Billions were wiped from share values as FTSE futures fell 7 percent, EMINI S&P 500 futures 5 percent and Japan's Nikkei 7.6 percent.
Carnage came to global markets on Friday as results of an historic referendum showed Britain had voted to leave the European Union, sending sterling on a record plunge and pummelling equities across the world.
Such a body blow to global confidence could well prevent the Federal Reserve from raising interest rates as planned this year, and might even provoke a new round of emergency policy easing from all the major central banks.
Risk assets were scorched as investors fled to the traditional safe-harbours of top-rated government debt, Japanese yen and gold.
Billions were wiped from share values as FTSE futures fell 7 percent, EMINI S&P 500 futures 5 percent and Japan's Nikkei 7.6 percent.
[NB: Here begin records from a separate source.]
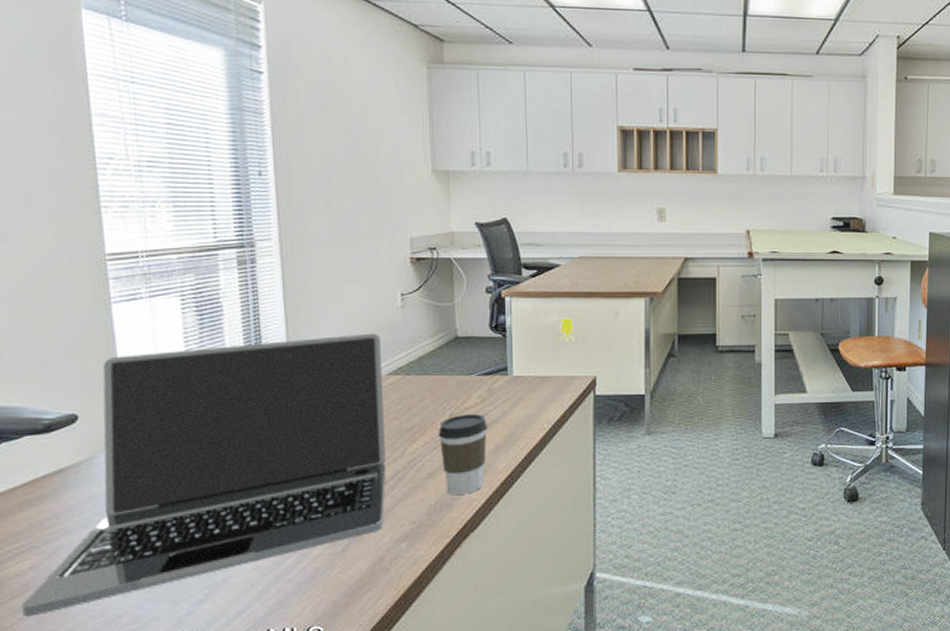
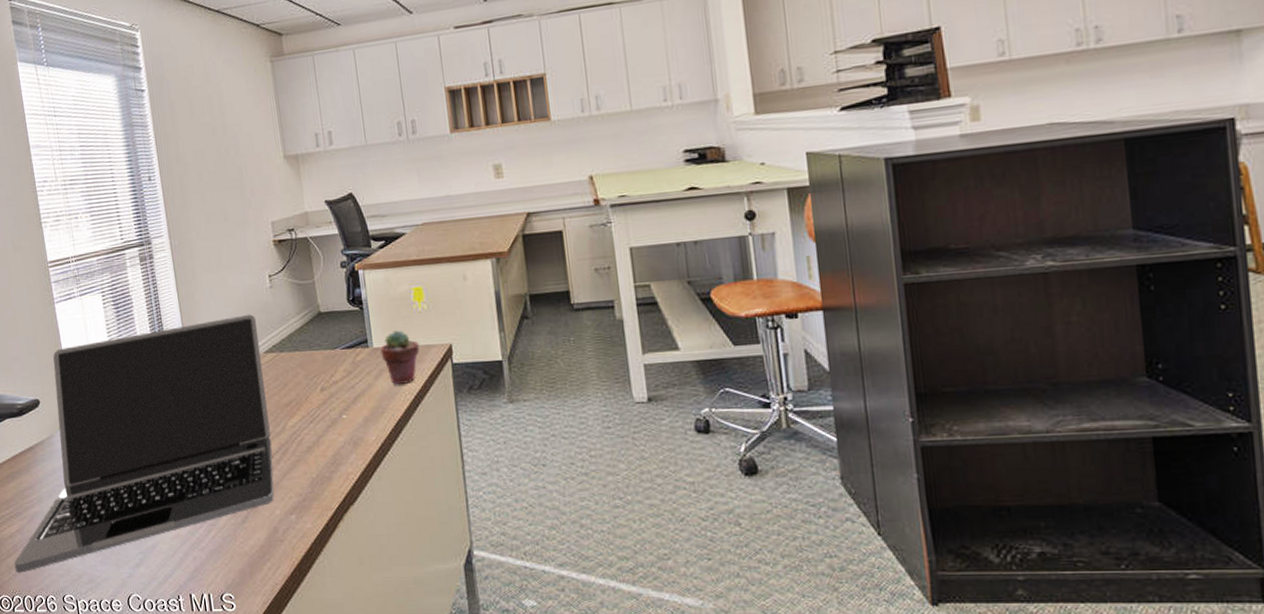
coffee cup: present [438,413,487,495] -> none [312,386,358,468]
potted succulent: none [521,360,562,414] -> present [380,330,420,386]

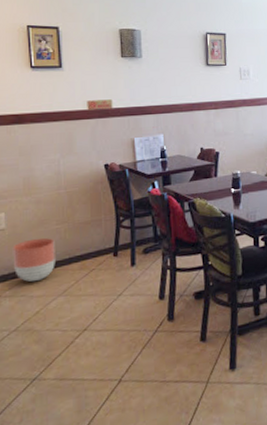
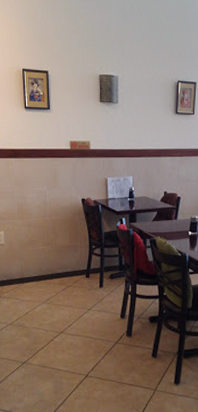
planter: present [12,237,55,282] -> none [9,255,41,289]

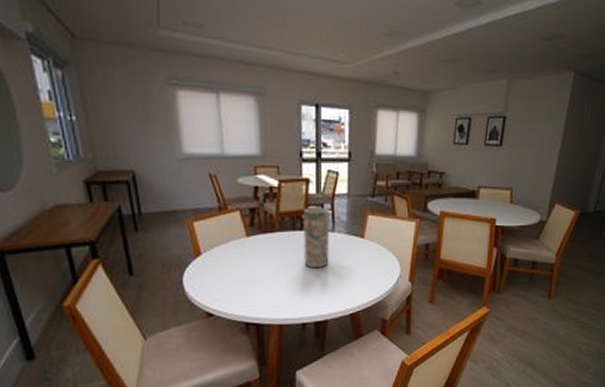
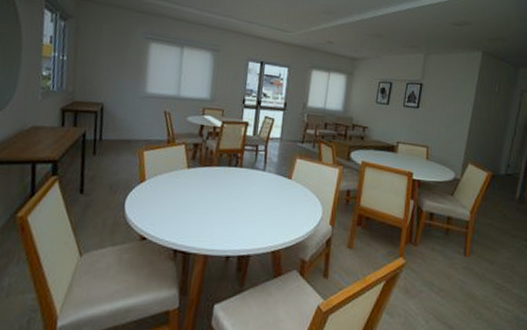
vase: present [304,208,329,269] -> none [235,147,263,204]

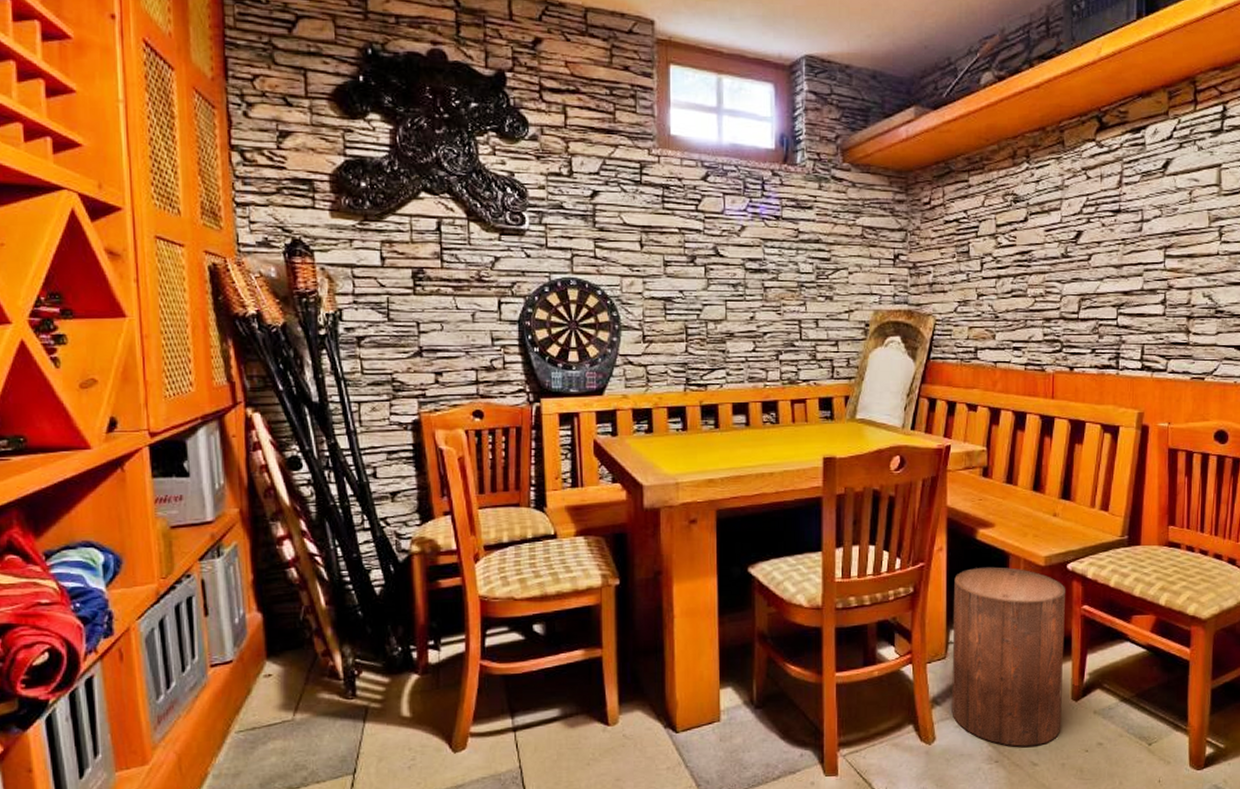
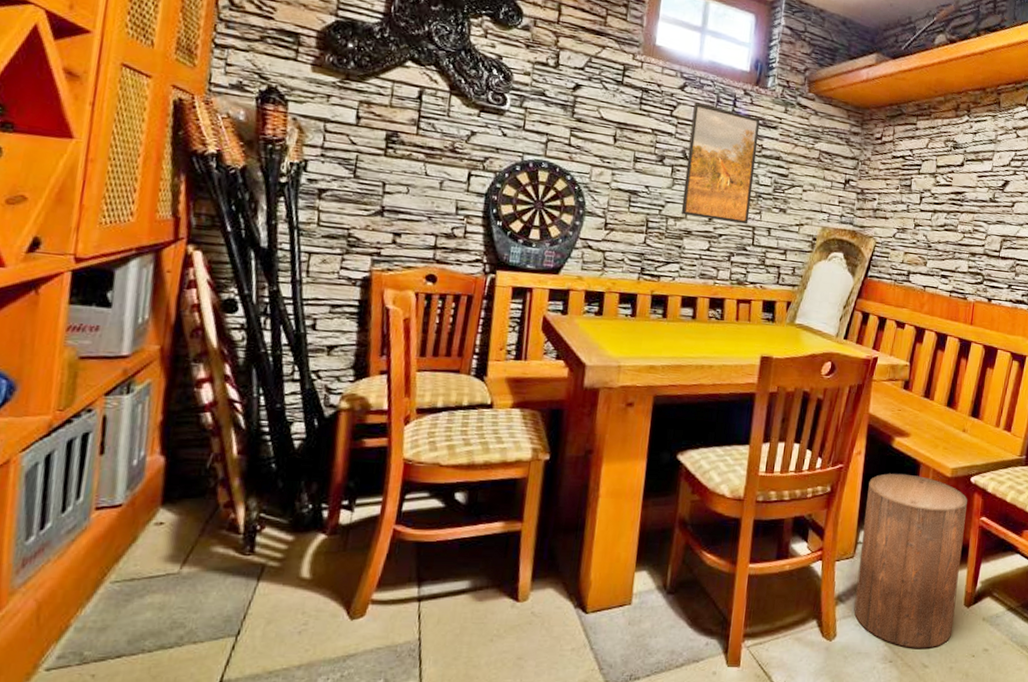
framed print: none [720,192,793,318] -> present [681,102,761,225]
European stock markets were set to up 6-7.5 percent lower.
The British pound collapsed no less than 18 U.S. cents, easily the biggest fall in living memory, to hit its lowest since 1985. The euro in turn slid 3.1 percent to $1.1022 as investors feared for its very future.
Nearly complete results showed a 51.8/48.2 percent split for leaving, setting the UK on an uncertain path and dealing the largest setback to European efforts to forge greater unity since World War Two.
Sterling sank a staggering 10.1 percent to $1.3387, having carved out a range of $1.3228 to $1.5022. The fall was even larger than during the global financial crisis and the currency was moving two or three cents in the blink of an eye.
"It's back to the future, we're back to where we were in 1985," said Nick Parsons, co-head of global currency strategy at NAB in London.
"We've had a 10 percent decline in six hours. That's simply extraordinary, and a vote to leave provides an existential crisis for Europe."
The shockwaves affected all asset classes and regions.
The safe-haven yen sprang higher to stand at 101.34 per dollar, having been as low as 106.81 at one stage. The dollar decline of 4 percent was the largest since 1998.
That prompted warnings from Japanese officials that excessive forex moves were undesirable. Indeed, traders were wary in case global central banks chose to step in to calm the volatility.
Bank of Japan Governor Haruhiko Kuroda said the bank was ready to provide liquidity if needed to ensure market stability and a source said the Bank of England was in touch with other major central banks ahead of the market open there.
Other currencies across Asia suffered badly on worries that alarmed investors could pull funds out of emerging markets.
MSCI's broadest index of Asia-Pacific shares outside Japan slid almost 5 percent, while Shanghai stocks lost 1.1 percent.
Financial markets have been racked for months by worries about what Brexit, or a British exit from the European Union, would mean for Europe's stability.
"Obviously, there will be a large spill over effects across all global economies if the "Leave" vote wins. Not only will the UK go into recession, Europe will follow suit," was the gloomy prediction of Matt Sherwood, head of investment strategy at fund manager Perpetual in Sydney.
Investors duly stampeded to sovereign bonds, with U.S. 10-year Treasury futures jumping over 2 points in an extremely rare move for Asian hours.
Yields on the cash note fell 24 basis points to 1.49 percent, the steepest one-day drop since 2009 and the lowest yield since 2012.
The rally did not extend to UK bonds, however, as ratings agency Standard and Poor's has warned it would likely downgrade the country's triple A rating if it left the EU.
Yields on 10-year gilts were indicated up 20 basis points at around 1.57 percent, meaning higher borrowing costs for a UK government already struggling with a large budget deficit.
Across the Atlantic, investors were pricing in even less chance of another hike in U.S. interest rates given the Federal Reserve had cited a British exit from the EU as one reason to be cautious on tightening.
"It adds weight to the camp that the Fed would be on hold. A July (hike) is definitely off the table," Mike Baele, managing director with the private client reserve group at U.S. Bank in Portland, Oregon.
Fed funds futures were even toying with the chance that the next move could be a cut in U.S. rates.
Commodities likewise swung lower as a Brexit would be seen as a major threat to global growth. U.S. crude shed $3.00 to $47.11 a barrel in erratic trade while Brent fell 6 percent to $47.83.
Industrial metal copper sank 3 percent but gold galloped more than 8 percent higher thanks to its perceived safe haven status.